Specifically, two representatives — one from District 1 and one from District 4 — are needed.

The ad hoc committee’s former District 1 representative, Katie Haynes, said she could no longer serve due to personal reasons, Taylor-Sawyer said. The committee’s District 4 representative was Tom Martin, who can no longer serve in that capacity as he is now a city commissioner.

It would be up to commissioners from District 1 and 4 to suggest residents from their respective districts to fill those positions.

During the meeting, the commission consulted with City Attorney David Richards, who said there was no need for the ad hoc committee to fill the vacant representative positions. Commissioner Robert Sandoval suggested the committee move forward as it is.

“I would ask the commission to allow us to go ahead with our ad hoc meetings,” Sandoval said. “If someone wants to join us ... that would be great.”

The commission determined it would not suggest two representatives; however, should a resident from District 1 or 4 want to join the committee, he or she may do so.

Bryant, who is a District 4 commissioner along with Martin, said he’d be willing to work with Martin to find a representative to serve on the committee should Taylor-Sawyer decide the position must be filled.

The ad hoc committee was created to suggest changes following the city’s financial fiasco with Beauty Health and Science Innovations, the failed business venture that cost the city at least $2 million.

The ad hoc committee had been meeting to review and eventually recommend an ordinance to establish an economic development plan, establish a board to handle economic development and create a policies and procedures manual.

Mayor David Lansford suggested Richards help the city create an ordinance similar to one that has been adopted by the city of Albuquerque concerning adult entertainment businesses.

Lansford said his desire to do this stems from a letter received from Clovis resident Sheri Carpenter, in which she asks the commission to review Albuquerque’s ordinance.

“We do have an existing adult entertainment business ordinance,” said Taylor-Sawyer, who added that she had put in a similar request to the one Lansford made.

Richards noted that the city’s existing ordinance was created in 1996, and that it “met the legal standards at that time.”

The ordinance has not been reviewed since, Richards said, because no one has made a serious attempt to bring an adult entertainment business to the area until recently.

“What Albuquerque may have done is at least worth looking at,” Richards said.
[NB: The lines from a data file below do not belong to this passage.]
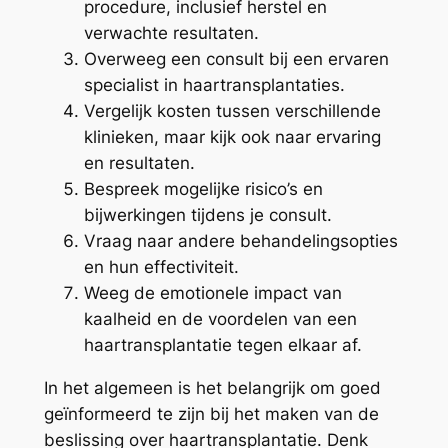
procedure, inclusief herstel en
verwachte resultaten.
Overweeg een consult bij een ervaren
specialist in haartransplantaties.
Vergelijk kosten tussen verschillende
klinieken, maar kijk ook naar ervaring
en resultaten.
Bespreek mogelijke risico’s en
bijwerkingen tijdens je consult.
Vraag naar andere behandelingsopties
en hun effectiviteit.
Weeg de emotionele impact van
kaalheid en de voordelen van een
haartransplantatie tegen elkaar af.
In het algemeen is het belangrijk om goed
geïnformeerd te zijn bij het maken van de
beslissing over haartransplantatie. Denk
The consent agenda was approved unanimously. All commissioners were present. Items on the consent agenda were:

• Request for approval of a second amendment to a deed of trust, assignment of leases and rents, security agreement, fixture filing and financing statement for Southwest Cheese Company;

• Request for approval to withdraw Commissioner Fidel Madrid’s application to run for the New Mexico Municipal League Board of Directors in August;

• Request of approval for a street closure on 21st Street from Main to Mitchell streets for “National Night Out,” from 4 p.m.-10 p.m. on Aug. 5.